Letras e fotogramas

“A livraria”: Tentando quebrar o círculo de poder com os livros

Por Alysson Oliveira em 01/03/2018
Florence Green é uma viúva que, no final dos anos de 1950, resolve abrir uma livraria numa pequena cidade costeira da Inglaterra, chamada Hardborough. Para isso, compra um velho casarão decrépito e supostamente assombrado, reformando-o um pouco, e abre sua loja. Penelope Fitzgerald compõe a história de sua protagonista e sua aventura de maneira melancólica, com uma prosa econômica (sem ser telegráfica) que remete ao estilo de uma literatura inglesa antiga.
 
É na economia da descrição de personagens e ação que a autora encontra a força de seu A livraria.

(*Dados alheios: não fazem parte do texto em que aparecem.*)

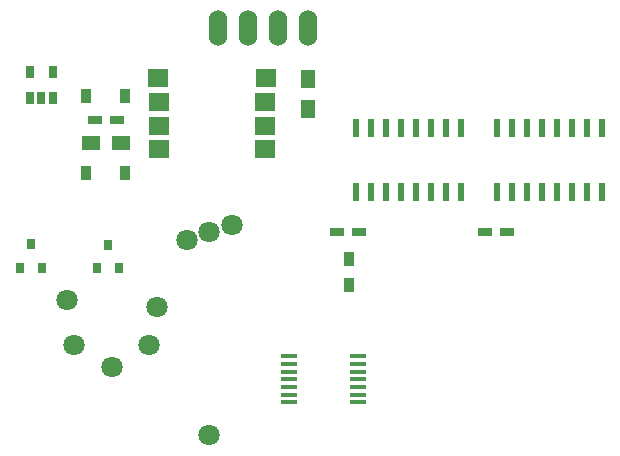
<source format=gbp>
G04 #@! TF.FileFunction,Paste,Bot*
%FSLAX46Y46*%
G04 Gerber Fmt 4.6, Leading zero omitted, Abs format (unit mm)*
G04 Created by KiCad (PCBNEW 4.0.6) date 08/02/17 17:45:46*
%MOMM*%
%LPD*%
G01*
G04 APERTURE LIST*
%ADD10C,0.100000*%
%ADD11C,1.798320*%
%ADD12O,1.524000X3.048000*%
%ADD13R,1.450000X0.450000*%
%ADD14R,0.600000X1.500000*%
%ADD15R,1.200000X0.750000*%
%ADD16R,1.500000X1.250000*%
%ADD17R,1.250000X1.500000*%
%ADD18R,0.900000X1.200000*%
%ADD19R,0.800000X0.900000*%
%ADD20R,0.650000X1.060000*%
%ADD21R,1.700000X1.600000*%
G04 APERTURE END LIST*
D10*
D11*
X114810000Y-88365000D03*
X114175000Y-91540000D03*
X111000000Y-93445000D03*
X107825000Y-91540000D03*
X107190000Y-87730000D03*
X119255000Y-99160000D03*
X119255000Y-82015000D03*
X117350000Y-82650000D03*
X121160000Y-81380000D03*
D12*
X125095000Y-64770000D03*
X127635000Y-64770000D03*
D13*
X125984000Y-96438000D03*
X125984000Y-95788000D03*
X125984000Y-95138000D03*
X125984000Y-94488000D03*
X125984000Y-93838000D03*
X125984000Y-93188000D03*
X125984000Y-92538000D03*
X131884000Y-92538000D03*
X131884000Y-93188000D03*
X131884000Y-93838000D03*
X131884000Y-94488000D03*
X131884000Y-95138000D03*
X131884000Y-95788000D03*
X131884000Y-96438000D03*
D14*
X131699000Y-73246000D03*
X132969000Y-73246000D03*
X134239000Y-73246000D03*
X135509000Y-73246000D03*
X136779000Y-73246000D03*
X138049000Y-73246000D03*
X139319000Y-73246000D03*
X140589000Y-73246000D03*
X140589000Y-78646000D03*
X139319000Y-78646000D03*
X138049000Y-78646000D03*
X136779000Y-78646000D03*
X135509000Y-78646000D03*
X134239000Y-78646000D03*
X132969000Y-78646000D03*
X131699000Y-78646000D03*
D15*
X109550000Y-72500000D03*
X111450000Y-72500000D03*
D16*
X109250000Y-74500000D03*
X111750000Y-74500000D03*
D15*
X142560000Y-82042000D03*
X144460000Y-82042000D03*
X130050000Y-82000000D03*
X131950000Y-82000000D03*
D17*
X127600000Y-69100000D03*
X127600000Y-71600000D03*
D18*
X108850000Y-77000000D03*
X112150000Y-77000000D03*
X108850000Y-70500000D03*
X112150000Y-70500000D03*
D19*
X111633000Y-85090000D03*
X109733000Y-85090000D03*
X110683000Y-83090000D03*
X105090000Y-85058000D03*
X103190000Y-85058000D03*
X104140000Y-83058000D03*
D12*
X120015000Y-64770000D03*
X122555000Y-64770000D03*
D18*
X131064000Y-84287000D03*
X131064000Y-86487000D03*
D20*
X106000000Y-70700000D03*
X105050000Y-70700000D03*
X104100000Y-70700000D03*
X104100000Y-68500000D03*
X106000000Y-68500000D03*
D21*
X124050000Y-69000000D03*
X124000000Y-71000000D03*
X124000000Y-73000000D03*
X124000000Y-75000000D03*
X114950000Y-69000000D03*
X115000000Y-71000000D03*
X115000000Y-73000000D03*
X115000000Y-75000000D03*
D14*
X143637000Y-73246000D03*
X144907000Y-73246000D03*
X146177000Y-73246000D03*
X147447000Y-73246000D03*
X148717000Y-73246000D03*
X149987000Y-73246000D03*
X151257000Y-73246000D03*
X152527000Y-73246000D03*
X152527000Y-78646000D03*
X151257000Y-78646000D03*
X149987000Y-78646000D03*
X148717000Y-78646000D03*
X147447000Y-78646000D03*
X146177000Y-78646000D03*
X144907000Y-78646000D03*
X143637000Y-78646000D03*
M02*

</source>
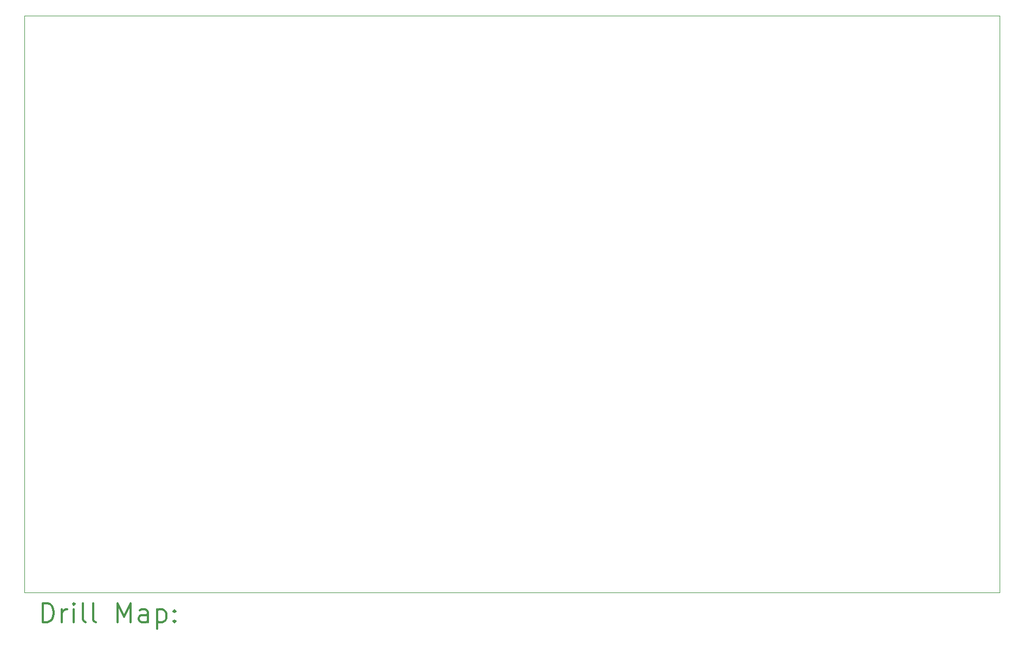
<source format=gbr>
%FSLAX45Y45*%
G04 Gerber Fmt 4.5, Leading zero omitted, Abs format (unit mm)*
G04 Created by KiCad (PCBNEW (5.1.2)-1) date 2019-05-07 06:54:43*
%MOMM*%
%LPD*%
G04 APERTURE LIST*
%ADD10C,0.050000*%
%ADD11C,0.200000*%
%ADD12C,0.300000*%
G04 APERTURE END LIST*
D10*
X5207000Y-4064000D02*
X4953000Y-4064000D01*
X4953000Y-13081000D02*
X5207000Y-13081000D01*
X4953000Y-4064000D02*
X4953000Y-13081000D01*
X20193000Y-4064000D02*
X20193000Y-13081000D01*
X20193000Y-4064000D02*
X5207000Y-4064000D01*
X5207000Y-13081000D02*
X20193000Y-13081000D01*
D11*
D12*
X5236928Y-13549214D02*
X5236928Y-13249214D01*
X5308357Y-13249214D01*
X5351214Y-13263500D01*
X5379786Y-13292071D01*
X5394071Y-13320643D01*
X5408357Y-13377786D01*
X5408357Y-13420643D01*
X5394071Y-13477786D01*
X5379786Y-13506357D01*
X5351214Y-13534929D01*
X5308357Y-13549214D01*
X5236928Y-13549214D01*
X5536928Y-13549214D02*
X5536928Y-13349214D01*
X5536928Y-13406357D02*
X5551214Y-13377786D01*
X5565500Y-13363500D01*
X5594071Y-13349214D01*
X5622643Y-13349214D01*
X5722643Y-13549214D02*
X5722643Y-13349214D01*
X5722643Y-13249214D02*
X5708357Y-13263500D01*
X5722643Y-13277786D01*
X5736928Y-13263500D01*
X5722643Y-13249214D01*
X5722643Y-13277786D01*
X5908357Y-13549214D02*
X5879786Y-13534929D01*
X5865500Y-13506357D01*
X5865500Y-13249214D01*
X6065500Y-13549214D02*
X6036928Y-13534929D01*
X6022643Y-13506357D01*
X6022643Y-13249214D01*
X6408357Y-13549214D02*
X6408357Y-13249214D01*
X6508357Y-13463500D01*
X6608357Y-13249214D01*
X6608357Y-13549214D01*
X6879786Y-13549214D02*
X6879786Y-13392071D01*
X6865500Y-13363500D01*
X6836928Y-13349214D01*
X6779786Y-13349214D01*
X6751214Y-13363500D01*
X6879786Y-13534929D02*
X6851214Y-13549214D01*
X6779786Y-13549214D01*
X6751214Y-13534929D01*
X6736928Y-13506357D01*
X6736928Y-13477786D01*
X6751214Y-13449214D01*
X6779786Y-13434929D01*
X6851214Y-13434929D01*
X6879786Y-13420643D01*
X7022643Y-13349214D02*
X7022643Y-13649214D01*
X7022643Y-13363500D02*
X7051214Y-13349214D01*
X7108357Y-13349214D01*
X7136928Y-13363500D01*
X7151214Y-13377786D01*
X7165500Y-13406357D01*
X7165500Y-13492071D01*
X7151214Y-13520643D01*
X7136928Y-13534929D01*
X7108357Y-13549214D01*
X7051214Y-13549214D01*
X7022643Y-13534929D01*
X7294071Y-13520643D02*
X7308357Y-13534929D01*
X7294071Y-13549214D01*
X7279786Y-13534929D01*
X7294071Y-13520643D01*
X7294071Y-13549214D01*
X7294071Y-13363500D02*
X7308357Y-13377786D01*
X7294071Y-13392071D01*
X7279786Y-13377786D01*
X7294071Y-13363500D01*
X7294071Y-13392071D01*
M02*

</source>
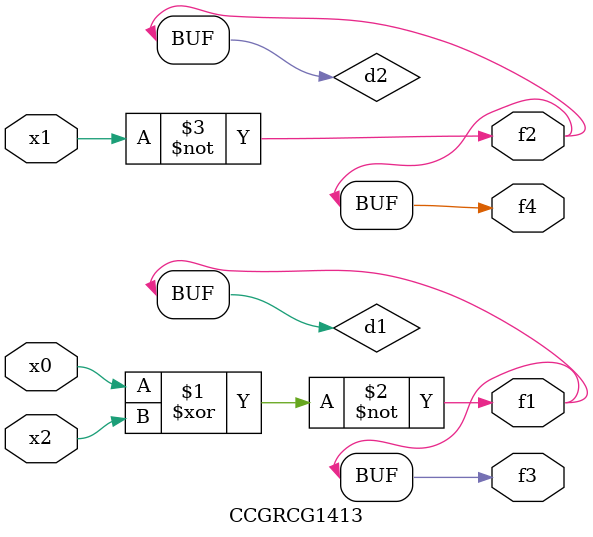
<source format=v>
module CCGRCG1413(
	input x0, x1, x2,
	output f1, f2, f3, f4
);

	wire d1, d2, d3;

	xnor (d1, x0, x2);
	nand (d2, x1);
	nor (d3, x1, x2);
	assign f1 = d1;
	assign f2 = d2;
	assign f3 = d1;
	assign f4 = d2;
endmodule

</source>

É como se a história de Florence fosse tão contida que não demandasse muitas palavras, o que não quer dizer que o romance seja contido. Fitzgerald cria um mundo a partir do microcosmos da vila – ou aquilo que Raymond Williams chama de “comunidade cognoscível”.
 
Florence é a estrangeira ali, mudou-se há cerca de uma década, depois da morte do marido, e com experiência em uma livraria grande. Seu propósito, no entanto, bate de frente com uma mulher rica local, Violet Gamart, que pretendia convencer a prefeitura a abrir um Centro de Artes no casarão. O embate entre as duas é discreto e construído sob uma tensão escondida em falsas gentilezas.
 
Publicado originalmente em 1978, A livraria ressoa especialmente hoje, num momento de obscurantismo ideológico e caça às bruxas, quando a cultura tem se tornado cada vez mais alvo de censura. Os habitantes de Hardborough não liam porque não havia uma livraria (ou biblioteca) na cidade, ou porque não liam não tinha uma livraria lá? Florence ousa quebrar esse círculo vicioso que compõe parte da ignorância que garante a manutenção do poder. O preço, no entanto, pode ser alto.
 
O romance foi adaptado para o cinema pela espanhola Isabel Coixet e ganhou diversos prêmios Goya, entre eles, melhor filme, diretor e roteiro adaptado.